The cryoprotective effects of dimethyl sulfoxide on human bone marrow as studied by 31 P nuclear magnetic resonance spectroscopy

31 P nuclear magnetic resonance spectroscopy has been used to study freshly aspirated normal human bone marrow samples. The pH within the intact cells of the samples was determined from the chemical‐shift position of the resonance for inorganic phosphate within the cell; the intracellular pH was found to be 7.35 for fresh bone marrow. The chemical‐shift positions of the α and β phosphate resonances of adenosine 5′‐triphosphate were used to assess the fraction of this metabolite complexed with Mg 2+ . It was found that 84% of the total intracellular adenosine 5′‐triphosphate was in the Mg 2+ ‐complexed form. The concentration of Mg 2+ uncomplexed to any ligand was 0.4 m M . The areas of the resonances for the major phosphorus‐containing metabolites were used to determine intracellular concentrations. For fresh human bone marrow, the intracellular concentrations determined were phosphate monoesters < 0.3 m M , 2,3‐diphosphoglycerate 3.9 ± 1.0 m M , inorganic phosphate 1.2 ± 0.6 m M , phosphodiesters 2.8 ± 1.0 m M , adenosine 5′‐triphosphate 1.6 ± 0.4 m M , adenosine 5‐diphosphate < 0.2 m M , and nicotinamide adenine dinucleotide < 0.2 m M . These metabolite concentrations within the intact cell samples did not change over 2.0 h and changed only gradually over a 24‐h period. 31 P nuclear magnetic resonance spectroscopy was then used to study the cryopreservation of normal human bone marrow in the presence of increasing concentrations of the penetrating cryopreservative dimethyl sulfoxide.
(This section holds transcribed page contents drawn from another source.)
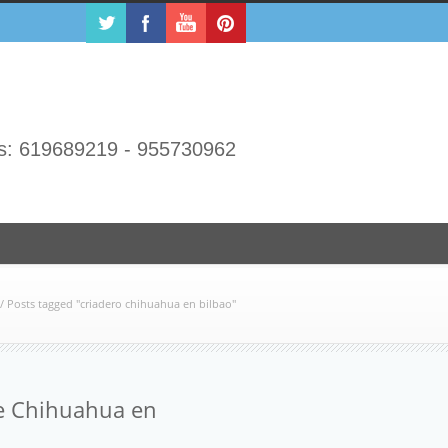
s: 619689219 - 955730962
/
Posts tagged "criadero chihuahua en bilbao"
e Chihuahua en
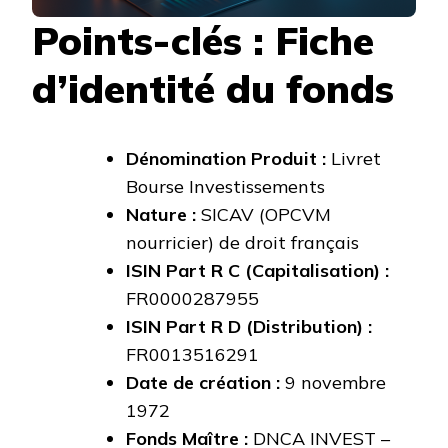
Points-clés : Fiche
d’identité du fonds
Dénomination Produit :
Livret
Bourse Investissements
Nature :
SICAV (OPCVM
nourricier) de droit français
ISIN Part R C (Capitalisation) :
FR0000287955
ISIN Part R D (Distribution) :
FR0013516291
Date de création :
9 novembre
1972
Fonds Maître :
DNCA INVEST –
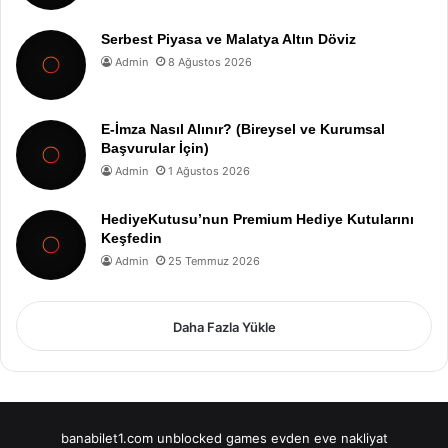
Serbest Piyasa ve Malatya Altın Döviz
Admin
8 Ağustos 2026
E-İmza Nasıl Alınır? (Bireysel ve Kurumsal
Başvurular İçin)
Admin
1 Ağustos 2026
HediyeKutusu’nun Premium Hediye Kutularını
Keşfedin
Admin
25 Temmuz 2026
Daha Fazla Yükle
banabilet1.com
unblocked games
evden eve nakliyat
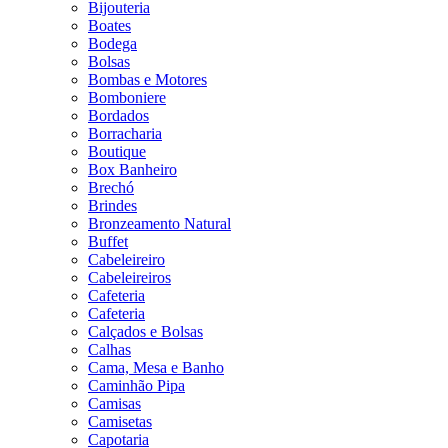
Bijouteria
Boates
Bodega
Bolsas
Bombas e Motores
Bomboniere
Bordados
Borracharia
Boutique
Box Banheiro
Brechó
Brindes
Bronzeamento Natural
Buffet
Cabeleireiro
Cabeleireiros
Cafeteria
Cafeteria
Calçados e Bolsas
Calhas
Cama, Mesa e Banho
Caminhão Pipa
Camisas
Camisetas
Capotaria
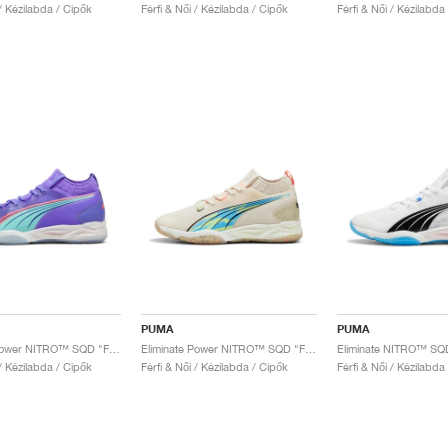
 / Kézilabda / Cipők
Férfi & Női / Kézilabda / Cipők
Férfi & Női / Kézilabda
PUMA
PUMA
Eliminate Power NITRO™ SQD "FASTER.TOGETHER"
Eliminate Power NITRO™ SQD "FOREVER.BETTER "
 / Kézilabda / Cipők
Férfi & Női / Kézilabda / Cipők
Férfi & Női / Kézilabda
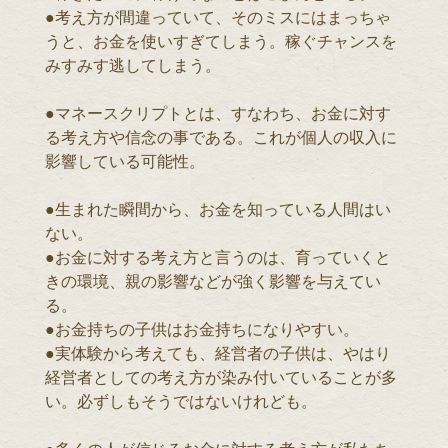
●考え方が間違っていて、そのミスにはまっちゃ
うと、お金を使いすぎてしまう。稼ぐチャンスを
みすみす逃してしまう。
●マネースクリプトとは、すなわち、お金に対す
る考え方や信念の事である。これが個人の収入に
影響している可能性。
●生まれた瞬間から、お金を知っている人間はい
ない。
●お金に対する考え方と言うのは、育っていくと
きの環境、親の影響などが強く影響を与えてい
る。
●お金持ちの子供はお金持ちになりやすい。
●実体験から考えても、経営者の子供は、やはり
経営者としての考え方が染み付いていることが多
い。必ずしもそうではないけれども。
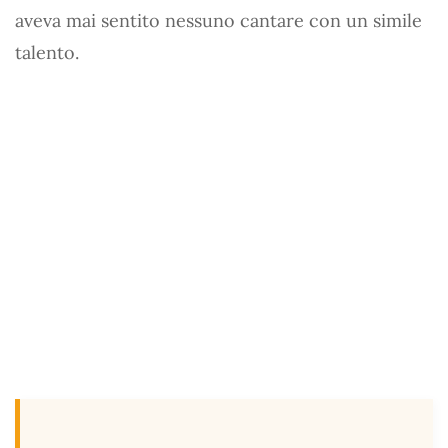
aveva mai sentito nessuno cantare con un simile
talento.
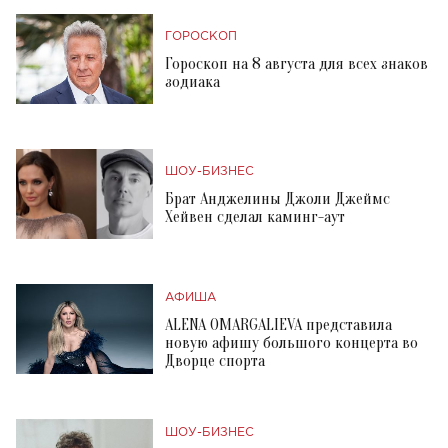
ГОРОСКОП
Гороскоп на 8 августа для всех знаков
зодиака
ШОУ-БИЗНЕС
Брат Анджелины Джоли Джеймс
Хейвен сделал каминг-аут
АФИША
ALENA OMARGALIEVA представила
новую афишу большого концерта во
Дворце спорта
ШОУ-БИЗНЕС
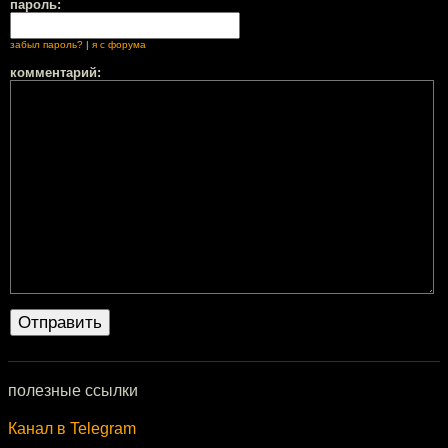
пароль:
забыл пароль?
|
я с форума
комментарий:
полезные ссылки
Канал в Telegram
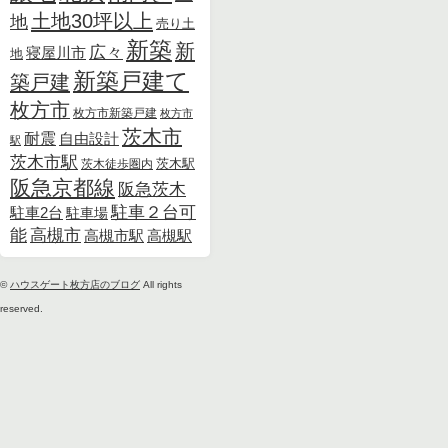
土地30坪以上
地
売り土
新築
新
広々
寝屋川市
地
新築戸建て
築戸建
枚方市
枚方市新築戸建
枚方市
茨木市
耐震
自由設計
駅
茨木市駅
茨木徒歩圏内
茨木駅
阪急京都線
阪急茨木
駐車２台可
駐車2台
駐車場
能
高槻市
高槻市駅
高槻駅
©
ハウスゲート枚方店のブログ
All rights
reserved.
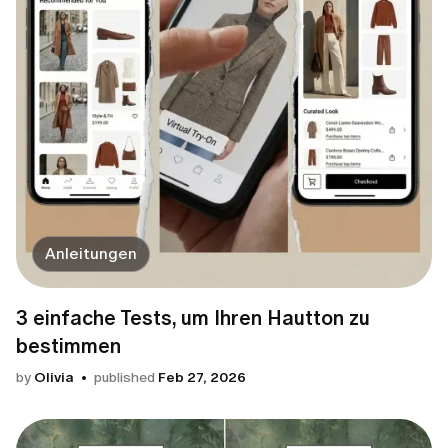
Anleitungen
3 einfache Tests, um Ihren Hautton zu
bestimmen
by
Olivia
published
Feb 27, 2026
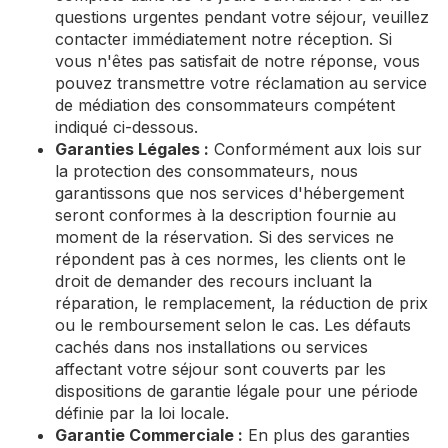
questions urgentes pendant votre séjour, veuillez
contacter immédiatement notre réception. Si
vous n'êtes pas satisfait de notre réponse, vous
pouvez transmettre votre réclamation au service
de médiation des consommateurs compétent
indiqué ci-dessous.
Garanties Légales :
Conformément aux lois sur
la protection des consommateurs, nous
garantissons que nos services d'hébergement
seront conformes à la description fournie au
moment de la réservation. Si des services ne
répondent pas à ces normes, les clients ont le
droit de demander des recours incluant la
réparation, le remplacement, la réduction de prix
ou le remboursement selon le cas. Les défauts
cachés dans nos installations ou services
affectant votre séjour sont couverts par les
dispositions de garantie légale pour une période
définie par la loi locale.
Garantie Commerciale :
En plus des garanties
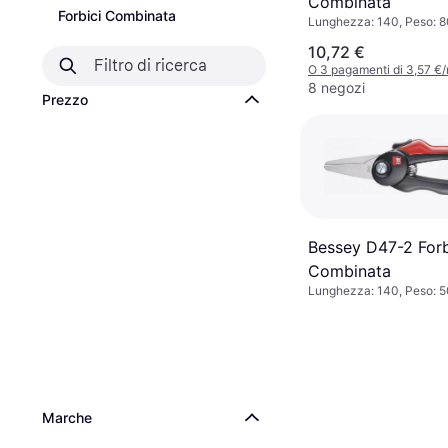
Combinata
Forbici Combinata
Lunghezza: 140, Peso: 
10,72 €
O 3 pagamenti di 3,57 €
8 negozi
Prezzo
Bessey D47-2 For
Combinata
Lunghezza: 140, Peso: 5
Marche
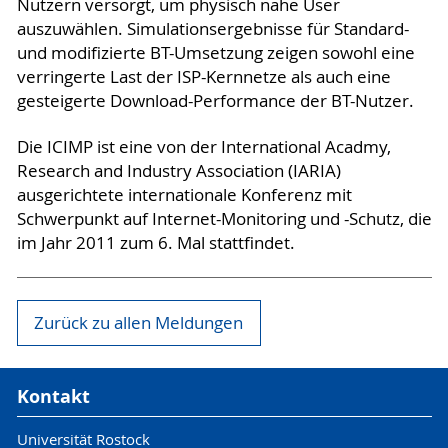
Nutzern versorgt, um physisch nahe User
auszuwählen. Simulationsergebnisse für Standard-
und modifizierte BT-Umsetzung zeigen sowohl eine
verringerte Last der ISP-Kernnetze als auch eine
gesteigerte Download-Performance der BT-Nutzer.
Die ICIMP ist eine von der International Acadmy,
Research and Industry Association (IARIA)
ausgerichtete internationale Konferenz mit
Schwerpunkt auf Internet-Monitoring und -Schutz, die
im Jahr 2011 zum 6. Mal stattfindet.
Zurück zu allen Meldungen
Kontakt
Universität Rostock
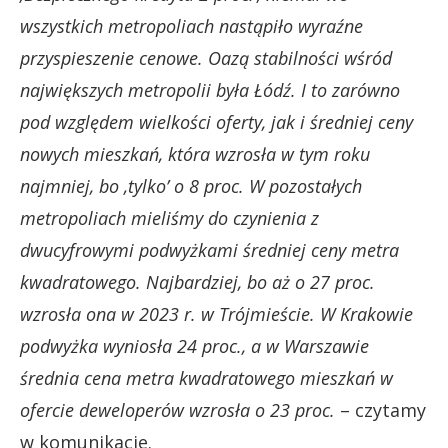
wszystkich metropoliach nastąpiło wyraźne
przyspieszenie cenowe. Oazą stabilności wśród
największych metropolii była Łódź. I to zarówno
pod względem wielkości oferty, jak i średniej ceny
nowych mieszkań, która wzrosła w tym roku
najmniej, bo ‚tylko’ o 8 proc. W pozostałych
metropoliach mieliśmy do czynienia z
dwucyfrowymi podwyżkami średniej ceny metra
kwadratowego. Najbardziej, bo aż o 27 proc.
wzrosła ona w 2023 r. w Trójmieście. W Krakowie
podwyżka wyniosła 24 proc., a w Warszawie
średnia cena metra kwadratowego mieszkań w
ofercie deweloperów wzrosła o 23 proc.
– czytamy
w komunikacie.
Dimethyl sulfoxide alone without freezing was found to cause some gradual hydrolysis of 2,3‐diphosphoglycerate, presumably by stimulating diphosphoglycerate phosphatase. The effect of freezing human bone marrow to liquid nitrogen temperatures, storage, and rapid thawing was a dramatic fall in intracellular adenosine 5′‐triphosphate levels. The half‐life of the metabolite, after thawing, was about 0.3 h. If the bone marrow was frozen in the presence of 2.5, 5.0, and 7.5% dimethyl sulfoxide, the post‐thaw half‐life was prolonged to 0.4, 0.5, and 0.6 h, respectively. 15% dimethyl sulfoxide afforded complete cryoprotection, with adenosine 5′‐triphosphate levels constant for 15 h after thawing the human bone marrow. © 1986 Academic Press, Inc.